(Provided text Opens)

He thinks the billions of dollars spent annually on environmental services companies should be redirected to scientific research, and that chemists should be the ones heading chemical companies. According to Braungart, chemists are best placed to solve global sustainability problems. He’s also convinced that Donald J. Trump is good news for sustainability.
Braungart’s main thesis, though, is that consumer products should be made in such a way that their materials can be readily separated and reused over and over again. It’s an approach he has named Cradle to Cradle, or C2C.
Braungart first promoted C2C in 2002 in a book, “Remaking the Way We Make Things,” that he wrote jointly with celebrated U.S. architect William McDonough. The idea has been a slow burn. Many companies are put off by C2C’s potentially onerous requirements of replacing hazardous raw materials with nonhazardous ones and enabling the recycling of products at the end of their useful life.
▸ Hometown: Schwäbisch Gmünd, Germany
▸ Studies: BSc in chemical engineering, Darmstadt University of Technology, 1982; Ph.D. in analytical chemistry, University of Hannover, 1985
▸ Professional highlights: Head of chemistry research for Greenpeace International, 1985; founder and scientific CEO of the Environmental Protection & Encouragement Agency, 1987–present; cofounder and scientific director of McDonough Braungart Design Chemistry, 1995–present
▸ Awards: Presidential Green Chemistry Challenge Award, 2003; Time magazine’s Hero of the Planet Award, 2007
But whereas Braungart’s approach was once considered a bit fringe, an increasing number of government agencies and consumer product firms are now seeking him out to help them adopt sustainable production systems. And Braungart is optimistic that a new generation of young chemists, with their enthusiasm for environmental solutions, is bringing the widespread adoption of sustainable manufacturing a step closer.

(Provided text Closes)

Activity list —
A – Condense the paragraph of the Braungart profile that begins "Braungart first promoted C2C" into a shorter version that retains its main facts.
B – Pick up the Braungart profile after its final sentence and continue it.
The lines that come after this sentence are not needed for any work on the Braungart profile.

(Recorded information Opens)

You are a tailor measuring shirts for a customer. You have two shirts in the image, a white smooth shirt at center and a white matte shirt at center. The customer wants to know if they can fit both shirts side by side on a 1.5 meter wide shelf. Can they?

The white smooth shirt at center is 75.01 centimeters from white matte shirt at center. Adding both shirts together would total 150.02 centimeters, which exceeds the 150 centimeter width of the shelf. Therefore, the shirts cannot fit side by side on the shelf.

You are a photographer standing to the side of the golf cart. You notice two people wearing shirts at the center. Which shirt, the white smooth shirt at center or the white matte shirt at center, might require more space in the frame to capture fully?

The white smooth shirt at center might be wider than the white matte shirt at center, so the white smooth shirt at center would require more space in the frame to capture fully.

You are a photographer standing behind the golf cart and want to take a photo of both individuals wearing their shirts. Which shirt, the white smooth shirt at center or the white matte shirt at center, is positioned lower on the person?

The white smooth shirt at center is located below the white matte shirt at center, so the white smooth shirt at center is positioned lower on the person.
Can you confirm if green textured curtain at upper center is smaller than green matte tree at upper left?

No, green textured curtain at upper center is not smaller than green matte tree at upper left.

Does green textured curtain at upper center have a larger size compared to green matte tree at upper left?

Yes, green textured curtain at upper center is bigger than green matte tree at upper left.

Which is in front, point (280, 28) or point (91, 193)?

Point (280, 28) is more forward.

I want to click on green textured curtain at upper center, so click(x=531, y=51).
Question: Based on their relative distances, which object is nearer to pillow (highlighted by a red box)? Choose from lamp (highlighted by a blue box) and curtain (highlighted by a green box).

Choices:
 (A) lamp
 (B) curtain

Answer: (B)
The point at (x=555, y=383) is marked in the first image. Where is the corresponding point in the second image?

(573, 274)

(Recorded information Closes)

Your written answers —
A – Braungart introduced C2C in 2002 in "Remaking the Way We Make Things," a book he co-wrote with the celebrated U.S. architect William McDonough. Adoption has been slow because many companies are deterred by its potentially onerous requirements: replacing hazardous raw materials with nonhazardous ones and making products recyclable at the end of their useful life.

B –
Throwing back cappuccino and biscotti in a tiny café in London, Braungart is in an ebullient mood as he talks with C&EN. He has just come from advising a global cosmetics firm on sustainable raw material selection. Opportunities for making personal care products sustainable are legion, he says.
These days Braungart is also lifted by society’s growing sense of awareness that chemistry is part of the tool box for a better, more sustainable world. It wasn’t always so.
“Because of chemistry’s reputation after Bhopal, Seveso, and other disasters, we wiped out a generation of the best young chemistry students—they all became bankers,” Braungart says. But in his role as a professor at Erasmus University in Rotterdam, he has seen a shift.
“The banking sector has been behaving so badly that it is now considered a worse profession to go into than the chemical industry,” Braungart says. “More of the brightest students are coming back to chemistry,” he says.
“For the younger generation, self-esteem is more important than money. Just look at today’s selfie culture: Kids are equally proud of what they are doing as making money. So, I am optimistic. The likelihood is that their adoption of C2C will be so much faster,” Braungart enthuses.
Worsening strain on the environment presents the perfect opportunity for young chemists to provide more sustainable approaches, he says. “And the good news is that chemistry in the past has been so pointless that what young chemists are doing will already be 10 times better for the environment because we were never considering the environment before. There are lots of opportunities for young scientists,” Braungart says.
One of those opportunities is anthropogenic climate change. Braungart points to the need for sophisticated chemistry-based technologies to not only strip out greenhouse gas emissions at the source but remove CO2 from the atmosphere as well.
Braungart is also optimistic because his C2C ideas are gaining ground, especially in Europe. The Dutch region of Venlo is the first municipality in the world to fully adopt the principles of C2C on a regional scale. Lately, the European Commission has begun advocating the Circular Economy approach, a copycat of C2C, albeit one that is less stringent about limiting the use of hazardous chemicals in recycled material.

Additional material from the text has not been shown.